Hoping someone can answer this question for me.

If you participate in the DRP of a company but sell your share (after EX-DIV date) what would happen to your dividend entitlement?  Would they send a check or would you be issued with shares?

Thanks


----------



## JohnnyC (14 June 2011)

clowboy said:


> Hi,
> 
> Hoping someone can answer this question for me.
> 
> ...




Hi Clowboy,

You would be issued with new shares.

Regards,
John


----------



## bond21 (25 August 2015)

*Quick question about Dividend Reinvestment Plans*

So I'm reading up on them and some American sites are saying if you want to sell the shares you've acquired on the DRP, you have to sell them back to the company that issued them. That you can't sell the DRP shares on the open market. 

Now I don't believe that's the case in Australia, I thought the shares you got in the DRP are the same as if you bought them on the open market, they're just additional shares being issued by the company. So I'm thinking it's a difference between Australia and the US but I'm not 100%.

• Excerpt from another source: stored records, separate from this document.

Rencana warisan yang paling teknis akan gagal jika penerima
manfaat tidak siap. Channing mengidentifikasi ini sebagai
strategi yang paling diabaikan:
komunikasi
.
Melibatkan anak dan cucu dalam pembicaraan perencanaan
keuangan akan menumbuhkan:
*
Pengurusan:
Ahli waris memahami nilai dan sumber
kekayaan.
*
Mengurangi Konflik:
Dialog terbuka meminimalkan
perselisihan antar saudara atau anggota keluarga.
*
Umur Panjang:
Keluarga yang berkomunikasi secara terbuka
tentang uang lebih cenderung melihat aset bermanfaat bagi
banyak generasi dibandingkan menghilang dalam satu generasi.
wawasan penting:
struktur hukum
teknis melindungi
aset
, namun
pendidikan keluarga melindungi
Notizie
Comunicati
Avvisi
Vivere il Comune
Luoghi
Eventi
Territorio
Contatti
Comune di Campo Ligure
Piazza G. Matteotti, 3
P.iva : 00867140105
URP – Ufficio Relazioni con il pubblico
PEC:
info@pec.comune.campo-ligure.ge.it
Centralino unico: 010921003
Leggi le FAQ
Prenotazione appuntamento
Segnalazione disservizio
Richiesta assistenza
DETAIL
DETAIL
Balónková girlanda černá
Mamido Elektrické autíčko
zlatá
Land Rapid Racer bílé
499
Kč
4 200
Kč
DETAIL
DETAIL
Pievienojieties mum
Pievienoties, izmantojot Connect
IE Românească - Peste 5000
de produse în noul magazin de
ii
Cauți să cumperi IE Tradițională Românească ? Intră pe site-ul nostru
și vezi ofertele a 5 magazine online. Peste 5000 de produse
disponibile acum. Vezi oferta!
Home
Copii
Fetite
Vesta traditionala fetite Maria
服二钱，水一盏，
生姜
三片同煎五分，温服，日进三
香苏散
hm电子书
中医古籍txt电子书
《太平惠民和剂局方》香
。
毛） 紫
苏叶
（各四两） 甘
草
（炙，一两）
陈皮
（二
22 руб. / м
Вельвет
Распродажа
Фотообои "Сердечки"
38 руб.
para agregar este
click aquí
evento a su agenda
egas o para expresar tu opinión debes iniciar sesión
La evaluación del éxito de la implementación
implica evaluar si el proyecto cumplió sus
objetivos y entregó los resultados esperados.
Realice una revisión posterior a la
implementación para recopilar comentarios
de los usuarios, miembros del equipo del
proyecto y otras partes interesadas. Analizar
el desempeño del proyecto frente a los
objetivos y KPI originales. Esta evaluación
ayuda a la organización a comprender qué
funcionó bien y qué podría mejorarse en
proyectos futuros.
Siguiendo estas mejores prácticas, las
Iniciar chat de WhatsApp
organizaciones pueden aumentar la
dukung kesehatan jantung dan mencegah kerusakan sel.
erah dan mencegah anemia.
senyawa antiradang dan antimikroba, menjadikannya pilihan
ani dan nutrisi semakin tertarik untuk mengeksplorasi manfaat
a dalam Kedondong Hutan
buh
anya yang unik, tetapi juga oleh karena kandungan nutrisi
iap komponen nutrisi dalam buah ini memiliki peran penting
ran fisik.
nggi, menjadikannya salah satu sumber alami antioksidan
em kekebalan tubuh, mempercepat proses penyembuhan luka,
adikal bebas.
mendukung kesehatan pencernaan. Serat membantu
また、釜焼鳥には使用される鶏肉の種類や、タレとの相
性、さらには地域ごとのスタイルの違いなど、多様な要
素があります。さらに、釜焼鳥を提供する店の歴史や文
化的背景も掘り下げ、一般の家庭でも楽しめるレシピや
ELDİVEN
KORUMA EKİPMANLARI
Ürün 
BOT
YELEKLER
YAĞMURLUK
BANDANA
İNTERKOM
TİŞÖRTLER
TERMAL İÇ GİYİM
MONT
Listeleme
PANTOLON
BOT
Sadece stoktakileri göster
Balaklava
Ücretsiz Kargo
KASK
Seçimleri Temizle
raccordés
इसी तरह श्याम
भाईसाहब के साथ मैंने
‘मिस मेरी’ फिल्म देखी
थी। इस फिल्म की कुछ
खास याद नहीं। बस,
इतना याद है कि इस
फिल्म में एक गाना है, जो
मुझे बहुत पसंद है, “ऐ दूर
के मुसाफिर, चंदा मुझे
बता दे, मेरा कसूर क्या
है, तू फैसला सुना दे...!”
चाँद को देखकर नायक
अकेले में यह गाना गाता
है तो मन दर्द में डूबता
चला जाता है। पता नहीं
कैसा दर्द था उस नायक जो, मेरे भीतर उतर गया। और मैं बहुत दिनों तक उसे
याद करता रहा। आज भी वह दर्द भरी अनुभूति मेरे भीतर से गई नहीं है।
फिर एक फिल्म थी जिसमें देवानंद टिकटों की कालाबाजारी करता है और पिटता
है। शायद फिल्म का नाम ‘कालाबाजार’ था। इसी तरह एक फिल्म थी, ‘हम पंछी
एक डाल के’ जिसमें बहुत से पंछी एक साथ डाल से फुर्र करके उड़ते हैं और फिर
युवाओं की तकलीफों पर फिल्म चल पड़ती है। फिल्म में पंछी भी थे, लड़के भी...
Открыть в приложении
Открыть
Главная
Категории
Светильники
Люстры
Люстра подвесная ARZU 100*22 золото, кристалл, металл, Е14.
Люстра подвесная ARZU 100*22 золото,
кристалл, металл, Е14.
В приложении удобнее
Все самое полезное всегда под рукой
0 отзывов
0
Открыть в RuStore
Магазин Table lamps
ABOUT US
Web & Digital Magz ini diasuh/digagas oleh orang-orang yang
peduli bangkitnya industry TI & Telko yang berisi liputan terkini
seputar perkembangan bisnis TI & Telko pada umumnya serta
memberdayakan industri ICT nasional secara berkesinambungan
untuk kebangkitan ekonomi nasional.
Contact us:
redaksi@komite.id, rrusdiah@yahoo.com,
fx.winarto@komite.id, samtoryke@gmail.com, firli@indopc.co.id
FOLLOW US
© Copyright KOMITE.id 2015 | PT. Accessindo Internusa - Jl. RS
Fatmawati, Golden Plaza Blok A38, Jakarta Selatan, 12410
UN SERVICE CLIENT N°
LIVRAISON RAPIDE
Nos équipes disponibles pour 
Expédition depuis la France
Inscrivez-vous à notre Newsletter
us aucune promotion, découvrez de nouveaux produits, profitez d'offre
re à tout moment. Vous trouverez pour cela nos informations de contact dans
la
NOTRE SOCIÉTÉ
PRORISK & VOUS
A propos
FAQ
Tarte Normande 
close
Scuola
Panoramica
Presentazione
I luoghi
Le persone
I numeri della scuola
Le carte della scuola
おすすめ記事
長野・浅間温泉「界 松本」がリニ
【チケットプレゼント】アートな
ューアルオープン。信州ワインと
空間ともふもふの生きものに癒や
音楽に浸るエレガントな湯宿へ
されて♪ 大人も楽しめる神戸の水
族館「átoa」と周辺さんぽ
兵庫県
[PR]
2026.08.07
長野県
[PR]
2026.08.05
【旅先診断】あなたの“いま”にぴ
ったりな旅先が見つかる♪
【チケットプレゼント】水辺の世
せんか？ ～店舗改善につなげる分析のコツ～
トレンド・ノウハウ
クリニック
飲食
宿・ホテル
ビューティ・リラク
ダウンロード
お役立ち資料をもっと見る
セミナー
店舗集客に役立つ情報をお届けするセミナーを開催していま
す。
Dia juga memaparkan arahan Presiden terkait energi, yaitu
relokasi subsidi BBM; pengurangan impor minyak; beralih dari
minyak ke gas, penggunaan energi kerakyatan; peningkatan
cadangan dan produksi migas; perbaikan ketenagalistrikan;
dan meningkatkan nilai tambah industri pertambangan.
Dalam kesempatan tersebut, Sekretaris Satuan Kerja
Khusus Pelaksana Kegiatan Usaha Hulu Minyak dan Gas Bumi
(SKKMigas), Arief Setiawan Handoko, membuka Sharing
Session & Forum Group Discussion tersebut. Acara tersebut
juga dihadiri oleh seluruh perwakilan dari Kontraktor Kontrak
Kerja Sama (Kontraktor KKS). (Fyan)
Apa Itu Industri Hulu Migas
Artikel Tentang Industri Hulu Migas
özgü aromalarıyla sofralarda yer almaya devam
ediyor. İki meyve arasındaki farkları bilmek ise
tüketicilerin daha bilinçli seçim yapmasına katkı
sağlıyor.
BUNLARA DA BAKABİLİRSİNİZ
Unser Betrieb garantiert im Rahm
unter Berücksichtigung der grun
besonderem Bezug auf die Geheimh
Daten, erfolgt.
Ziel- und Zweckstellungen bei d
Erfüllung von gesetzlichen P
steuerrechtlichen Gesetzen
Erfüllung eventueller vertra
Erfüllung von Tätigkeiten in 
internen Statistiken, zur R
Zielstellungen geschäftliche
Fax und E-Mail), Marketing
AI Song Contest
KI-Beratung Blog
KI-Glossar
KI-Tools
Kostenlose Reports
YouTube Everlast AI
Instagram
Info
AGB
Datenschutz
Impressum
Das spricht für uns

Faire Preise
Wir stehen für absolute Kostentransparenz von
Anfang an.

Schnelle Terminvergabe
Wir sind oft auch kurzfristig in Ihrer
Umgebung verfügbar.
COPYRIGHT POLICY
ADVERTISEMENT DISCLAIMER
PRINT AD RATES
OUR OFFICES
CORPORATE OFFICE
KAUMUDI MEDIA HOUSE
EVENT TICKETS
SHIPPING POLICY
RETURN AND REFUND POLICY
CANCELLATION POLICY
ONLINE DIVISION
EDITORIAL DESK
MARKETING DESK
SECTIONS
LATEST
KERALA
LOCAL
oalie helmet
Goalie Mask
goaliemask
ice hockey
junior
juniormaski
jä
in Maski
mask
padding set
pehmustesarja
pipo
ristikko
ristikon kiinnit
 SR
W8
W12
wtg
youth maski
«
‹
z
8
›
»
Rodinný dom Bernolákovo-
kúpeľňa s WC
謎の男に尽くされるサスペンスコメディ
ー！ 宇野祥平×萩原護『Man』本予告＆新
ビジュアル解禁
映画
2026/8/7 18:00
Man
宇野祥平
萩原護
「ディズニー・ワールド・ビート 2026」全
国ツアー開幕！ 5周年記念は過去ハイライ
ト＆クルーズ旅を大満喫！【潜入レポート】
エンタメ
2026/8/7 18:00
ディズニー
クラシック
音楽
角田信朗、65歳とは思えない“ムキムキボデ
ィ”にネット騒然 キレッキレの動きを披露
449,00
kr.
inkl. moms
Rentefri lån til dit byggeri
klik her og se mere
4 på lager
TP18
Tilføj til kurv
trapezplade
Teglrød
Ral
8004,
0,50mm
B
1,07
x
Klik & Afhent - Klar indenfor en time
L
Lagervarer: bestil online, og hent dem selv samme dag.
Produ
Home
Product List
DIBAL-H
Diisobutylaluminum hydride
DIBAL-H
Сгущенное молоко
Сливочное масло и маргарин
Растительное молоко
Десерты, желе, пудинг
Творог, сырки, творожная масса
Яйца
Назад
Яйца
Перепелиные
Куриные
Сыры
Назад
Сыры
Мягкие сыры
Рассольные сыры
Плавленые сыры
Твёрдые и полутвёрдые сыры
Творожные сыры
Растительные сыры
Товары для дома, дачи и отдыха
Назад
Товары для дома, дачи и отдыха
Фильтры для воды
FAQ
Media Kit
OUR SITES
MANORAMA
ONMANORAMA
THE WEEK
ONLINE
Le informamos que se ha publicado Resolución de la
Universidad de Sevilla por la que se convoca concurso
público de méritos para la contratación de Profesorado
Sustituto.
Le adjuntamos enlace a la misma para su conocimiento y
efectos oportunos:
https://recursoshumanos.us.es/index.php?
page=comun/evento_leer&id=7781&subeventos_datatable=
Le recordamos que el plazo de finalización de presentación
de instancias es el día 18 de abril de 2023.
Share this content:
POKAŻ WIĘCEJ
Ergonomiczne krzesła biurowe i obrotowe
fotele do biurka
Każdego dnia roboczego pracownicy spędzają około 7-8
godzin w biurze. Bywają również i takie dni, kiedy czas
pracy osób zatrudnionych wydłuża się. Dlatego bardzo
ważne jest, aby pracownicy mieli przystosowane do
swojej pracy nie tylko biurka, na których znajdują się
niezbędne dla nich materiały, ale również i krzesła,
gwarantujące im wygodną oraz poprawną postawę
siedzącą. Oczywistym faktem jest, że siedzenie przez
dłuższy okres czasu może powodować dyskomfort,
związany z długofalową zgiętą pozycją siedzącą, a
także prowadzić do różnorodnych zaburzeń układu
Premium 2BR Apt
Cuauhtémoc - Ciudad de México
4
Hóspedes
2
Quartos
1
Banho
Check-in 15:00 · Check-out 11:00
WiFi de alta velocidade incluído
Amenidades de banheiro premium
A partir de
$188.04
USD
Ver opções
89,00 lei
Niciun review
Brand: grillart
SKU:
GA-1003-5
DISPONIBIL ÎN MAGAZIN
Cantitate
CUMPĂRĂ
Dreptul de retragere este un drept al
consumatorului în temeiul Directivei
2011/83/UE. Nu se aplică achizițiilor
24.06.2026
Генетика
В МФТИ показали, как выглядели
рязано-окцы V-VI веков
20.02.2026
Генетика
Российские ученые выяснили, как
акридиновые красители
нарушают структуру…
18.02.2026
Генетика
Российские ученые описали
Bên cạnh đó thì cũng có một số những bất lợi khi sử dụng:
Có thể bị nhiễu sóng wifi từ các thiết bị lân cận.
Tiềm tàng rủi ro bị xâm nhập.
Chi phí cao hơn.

So just want to confirm that the shares you acquire on a Dividend Reinvestment Plan are in fact able to be sold on the open market, and have no restrictions.


----------



## ROE (25 August 2015)

*Re: Quick question about Dividend Reinvestment Plans*



bond21 said:


> So I'm reading up on them and some American sites are saying if you want to sell the shares you've acquired on the DRP, you have to sell them back to the company that issued them. That you can't sell the DRP shares on the open market.
> 
> Now I don't believe that's the case in Australia, I thought the shares you got in the DRP are the same as if you bought them on the open market, they're just additional shares being issued by the company. So I'm thinking it's a difference between Australia and the US but I'm not 100%.
> 
> So just want to confirm that the shares you acquire on a Dividend Reinvestment Plan are in fact able to be sold on the open market, and have no restrictions.




yes DRP shares plan in Australia rank the same as all other shares and you can sell them on open market,
your holding will increase by X amount of shares after your DRP purchase has been allocated


----------